Diyelim ki DEVA, Gelecek, Saadet, Demokrat Parti bir araya gelip CHP ve İYİ Parti dışında bir ittifak kurdular. Bu ittifak yüzde 7’yi yakalamış olsa bile, ittifak içindeki partiler ayrı ayrı oylarını alacakları için Türkiye geneline yayılmış bir “milletvekili çıkarma” şansları yok, üç dört yerde çıkarabilirler. Bunu aşabilmek için atacakları adım kendi ittifakları içindeki bir partinin içine kendi adaylarını koyarak tek bir listeyle seçime gidebilmek. Diyelim ki Gelecek Partisi’ne müracaatlar yapılacak, o partinin listesiyle seçime girecekler. Ama ister ittifak içerisinde ayrı ayrı olarak veya tek bir partinin şemsiyesi altında girseler de Türkiye genelinde çok milletvekili çıkarma şansları yok.

İttifakların genişlemesi ya da daralması mümkün


■ Bu durumda Gelecek Partisi veya hangisi ise o tek partinin seçim barajını aşmayı garantilemesi gerekiyor. Zor değil mi?

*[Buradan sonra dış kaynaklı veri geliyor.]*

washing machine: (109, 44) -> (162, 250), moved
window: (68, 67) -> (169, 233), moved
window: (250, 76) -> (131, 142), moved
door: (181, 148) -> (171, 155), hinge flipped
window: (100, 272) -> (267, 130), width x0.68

İttifak kurdular ya, hepsi o partiyi destekleyecekler, büyük ihtimalle barajı aşarlar. İkinci ihtimal de; CHP ve İyi Parti listelerinden bazıları aday olarak seçime girmeyi isteyebilirler. Türkiye’nin farkında olmadığı bir şey var; henüz şu anda bir ittifak oluşmuş değil. Bu 6 partinin bir araya geldiği konu “Güçlendirilmiş Parlamenter Sistem”, bunun üzerinde 6 partinin uzlaşması var. İYİ Parti ve CHP dışındaki diğer partiler henüz bu ittifaka katılacaklarıyla ilgili bir açıklama yapmadılar. İttifakların genişlemesi, daralması ya da yeni ittifakların kurulması pekala mümkündür. Seçim yaklaştıkça herkes elini daha rahat gösterecektir, ittifaka dahil olmayı kabul edenlerle yeni bir yapı oluşturulacak.

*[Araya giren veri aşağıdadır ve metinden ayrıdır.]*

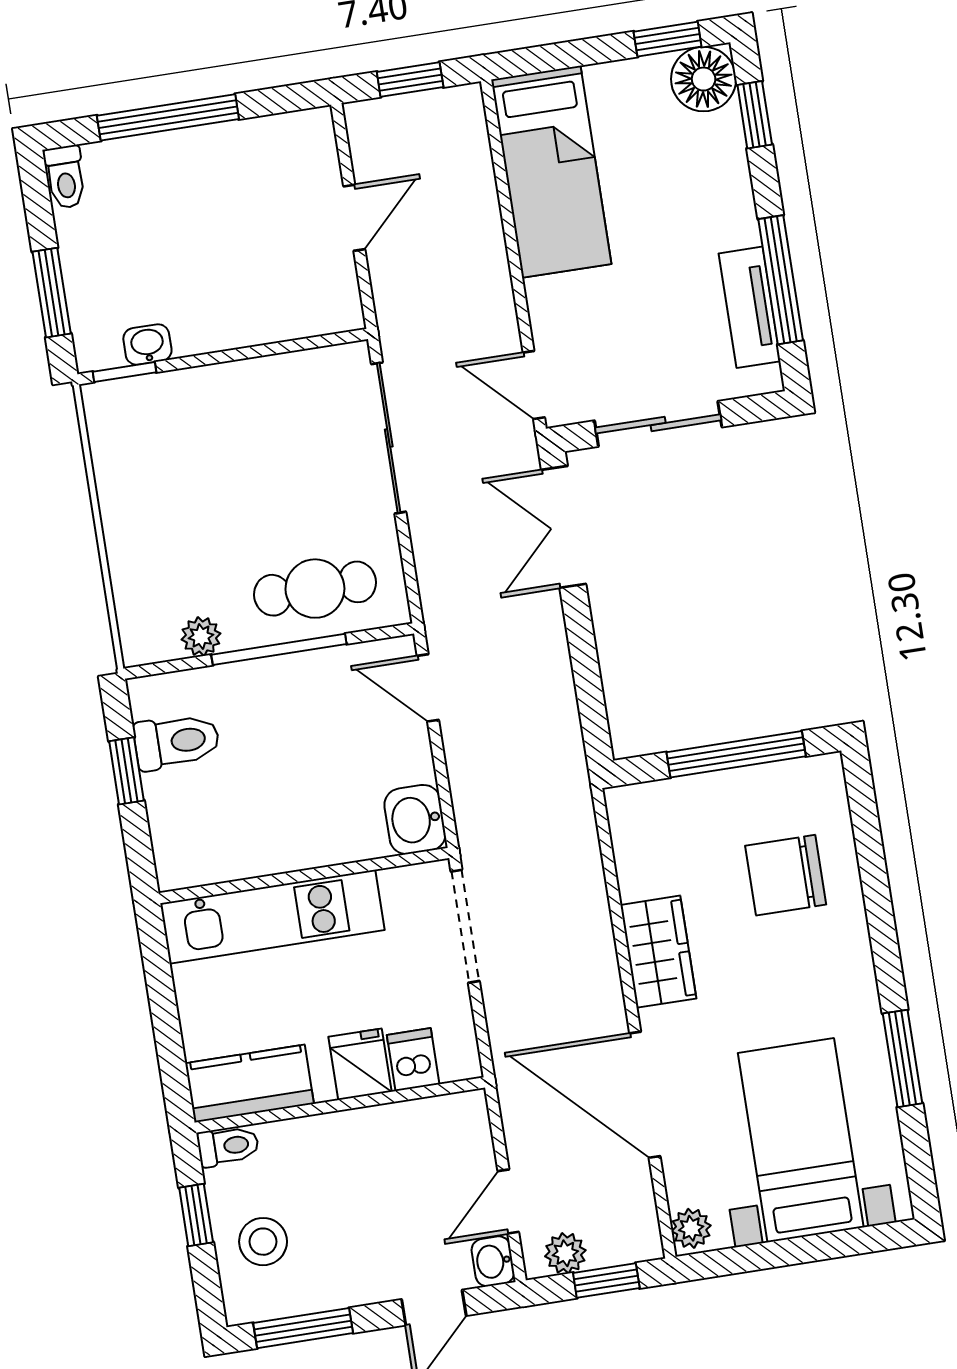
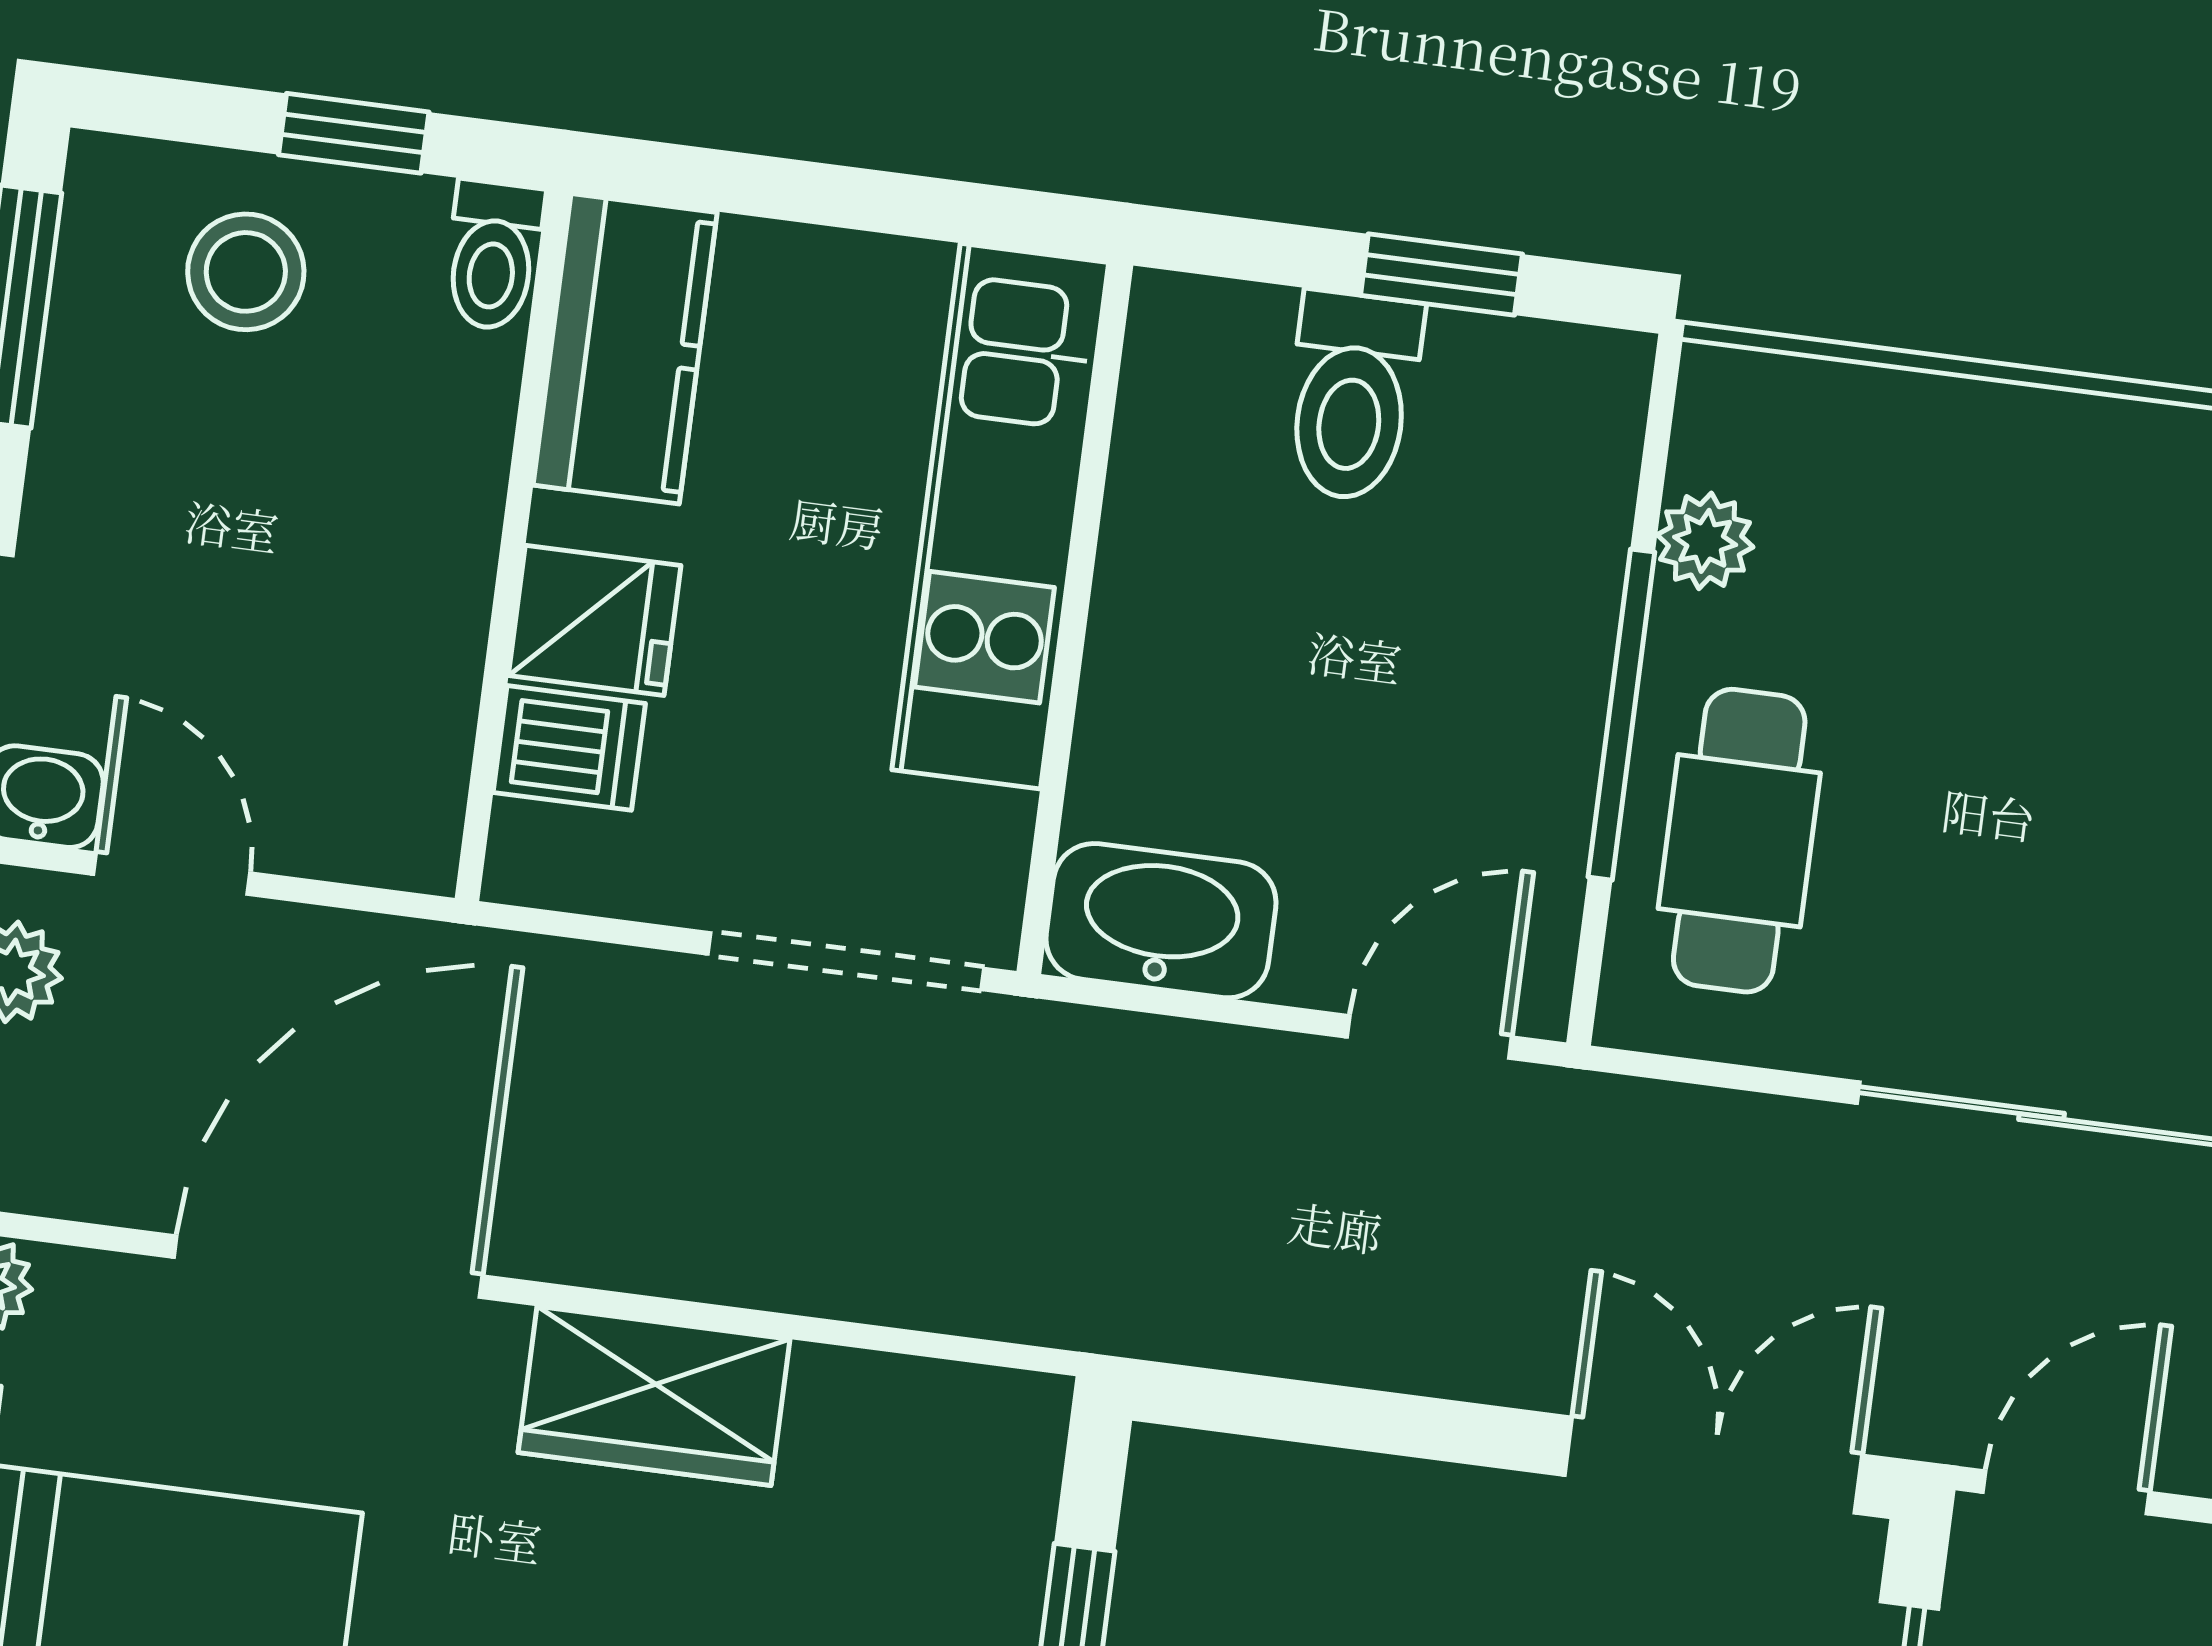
toilet: (177, 742) -> (1352, 396), moved
washbasin: (415, 819) -> (1161, 921), width x1.38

Millet benzin parasını mı düşünecek Erdoğan’ın Biden’la konuşmasını mı?


■ Meclis’e girdikten sonra milletvekilleri kendi partilerini temsil edebileceklerine göre bu kanunun niyeti sadece Millet İttifakı’nın güçlenmemesi veya bu 6 partinin resmen bir araya gelmemesi mi?

Bu konuda partiler arasında hemen anlaşma olamayacağını, bunun bir kargaşa, kaos yaratacağını düşünüyorlar. Bir de yeni partilerin, kurulacak olan partilerin ya da var olan oyu düşük partilerin etkilerini azaltarak oradan dağılacak seçmenden kendilerine pay çıkarmayı planlıyorlar ama 2018 yılını baz alarak plan yapmışlar. Oysa şu anda şartlar 2018’in şartları değil, tersine döndü, Millet İttifakı ile Cumhur İttifakı arasındaki fark Millet İttifakı lehine açıldı. Örneğin İYİ Parti’nin çıkaracağı milletvekili sayıları bu seçimde artacaktır. En son anketlerde yüzde 25 kararsız, yüzde 11 “oy kullanmayacağım” diyen bir kitle oldu, yüzde 36 çok büyük bir rakam.

■ Ukrayna-Rusya savaşı Türkiye siyasetinde değişiklik yaptı mı sizce?

Millet arabasına binerken benzine ödediği parayı mı düşünecek, onun Biden’la konuşmasını mı? Sahadayız, insanlar ağlıyor, öyle bildiğiniz gibi değil.

■ Bu Seçim Kanunu’nda değişiklik yasası yine de hazırlıksız yakalayan, çok kurnazca bir hamle değil mi?

İktidar ortakları açısından bakarsanız şeytani bir düzen kurmuşlar. Yani bunlar isteseler 4 ay sonra seçim kararı da alabilirler, o zaman bu kanun uygulanmaz, mevcut haliyle gidilir. Bütün ihtimaller dikkate alındığında, bir yıllık süreyi doldurarak seçime gitme ihtimalinin daha yüksek olduğu görülüyor. Erken seçim bence düşük bir ihtimal.